Deindustrializzazione, subordinazione alla Cina, rottamazione di interi comparti: Andrea Taschini, manager e analista del settore auto, è profondamente pessimista sulle conseguenze del voto dell’Europarlamento che ha imposto il passaggio al 100% elettrico nel mercato comunitario a partire dal 2035. Taschini ha lavorato per primarie aziende del settore automotive per più di 25 anni: nella sua carriera è stato in Brembo, Bosch e Sogefi dove ha ricoperto posizioni apicali. Attualmente si occupa sia come External advisor di Bain sia come indipendente, di consulenza strategica Scrive su temi energetici e auto su varie riviste e giornali e nel 2020 ha pubblicato il suo primo libro “Attraversare il cambiamento”. Con lui parliamo di una mossa che si inserisce in un quadro complesso di strategie per la transizione energetica.
Dottor Taschini, il voto di Strasrburgo è apparso come una vittoria dell’ambientalismo ideologico sul pragmatismo. Che conseguenze si aspetta?
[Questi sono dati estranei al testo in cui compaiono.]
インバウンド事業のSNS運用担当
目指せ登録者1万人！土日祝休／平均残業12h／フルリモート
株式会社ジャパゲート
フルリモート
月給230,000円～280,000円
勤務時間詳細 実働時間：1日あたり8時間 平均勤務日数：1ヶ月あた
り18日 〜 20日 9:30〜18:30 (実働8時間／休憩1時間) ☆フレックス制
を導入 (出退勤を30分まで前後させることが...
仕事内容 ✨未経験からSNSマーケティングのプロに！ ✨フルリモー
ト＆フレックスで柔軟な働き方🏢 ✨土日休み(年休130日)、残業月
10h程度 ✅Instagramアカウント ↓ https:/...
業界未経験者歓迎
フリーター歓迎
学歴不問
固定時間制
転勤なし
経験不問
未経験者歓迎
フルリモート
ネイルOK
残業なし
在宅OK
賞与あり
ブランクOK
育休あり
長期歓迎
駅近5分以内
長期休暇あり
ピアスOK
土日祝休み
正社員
“Più che una vittoria dell’ambientalismo mi è sembrato uno scontro politico. Dove due visioni dell’Europa sono giunte brutalmente alla resa dei conti sulle spalle dei cittadini. Le conseguenze saranno pressoché immediate: le case auto abbandoneranno ogni investimento sui motori endotermici perché senza un più una prospettiva di ritorno economico, cominciando così ad espellere migliaia di lavoratori”.
Quali Paesi saranno più colpiti da questo provvedimento?
“Sicuramente i quattro grandi produttori di auto e di componentistica: Italia, Germania, Francia e Spagna. Ma non tralascerei alcuni paesi dell’est Europa dove parte della componentistica si è delocalizzata negli ultimi 20 anni. Sarà un processo molto doloroso e contrariamente a ciò che si racconta, anche rapido”.
Da molti punti si è sottolineato il problema della filiera dell’auto elettrica, molto diversa da quella tradizionale. Che ne sarà dell’indotto italiano e delle nostre imprese di trasformazione del comparto?
“L’Italia ha da tempo perso la leadership nella fabbricazione di vetture. Ma ne conserva una preziosa che è la componentistica dove abbiamo delle vere eccellenze a livello mondiale. Un’auto elettrica è un prodotto banale e molto semplificato una sorta di surrogato tecnologico tant’è gli sponsor maggiori sono cinesi che non hanno mai saputo sviluppare sui motori tecnologie comparabili a quelle europee. Ne consegue che gran parte della filiera verrà cancellata per due motivi: il primo perché i componenti dell’auto elettrica li producono in Cina dove detengono anche il monopolio delle materie prime. Il secondo, perché la componentistica in un auto a batteria è così ridotta che è impossibile riconvertirsi sul nulla. E quindi scompariranno intere aziende del settore”.
Da chi ci approvvigioneremo per le materie prime necessarie? Andiamo verso una dipendenza dalla Cina?
“La Cina non solo oggi ha una leadership inattaccabile sulle batterie ma detiene l’85% delle terre rare, del cobalto della raffinazione del litio. Chi vuole costruire auto elettriche non ha scelta se non rivolgersi a Pechino. La faccenda dalla dipendenza dal gas russo e del nickel in confronto è una passeggiata”.
In generale, come giudica il piano Fit for 55 di transizione energetica in via graduale di approvazione?
“Il Fit for 55 è la madre di tutti i mali. È un editto autoritario e dannoso per un continente che non ha nessuna necessita di decarbonizzarsi. Visto che, al netto della Germania, emette solo il 4,9% lordo dell’anidride carbonica mondiale e cioè quasi zero. Contro il 50% di Cina e India che stanno invece accrescendo esponenzialmente le proprie emissioni. I costi del Fit for 55 sono enormi le cui conseguenze ricadranno sui cittadini sia sotto forma di aumento dei prezzi, sia di un aumento della disoccupazione senza avere alcuna contropartita in cambio”.
Cosa sarebbe cambiato il contesto se a essere approvato fosse stato l’emendamento del Partito Popolare Europeo che consentiva un 10% di spazio residuale all’auto tradizionale nel 2035?
“Sarebbe stato possibile attraverso investimenti su motori endotermici e carburanti sintetici, raggiungere risultato migliori del tutto elettrico. La cui energia sarà prodotta da idrocarburi e carbone ancora per decenni. Il tutto senza distruggere un intero comparto portante che occupa più di 4 milioni di lavoratori in Europa e tenendo i competitors cinesi alla larga dal nostro continente”.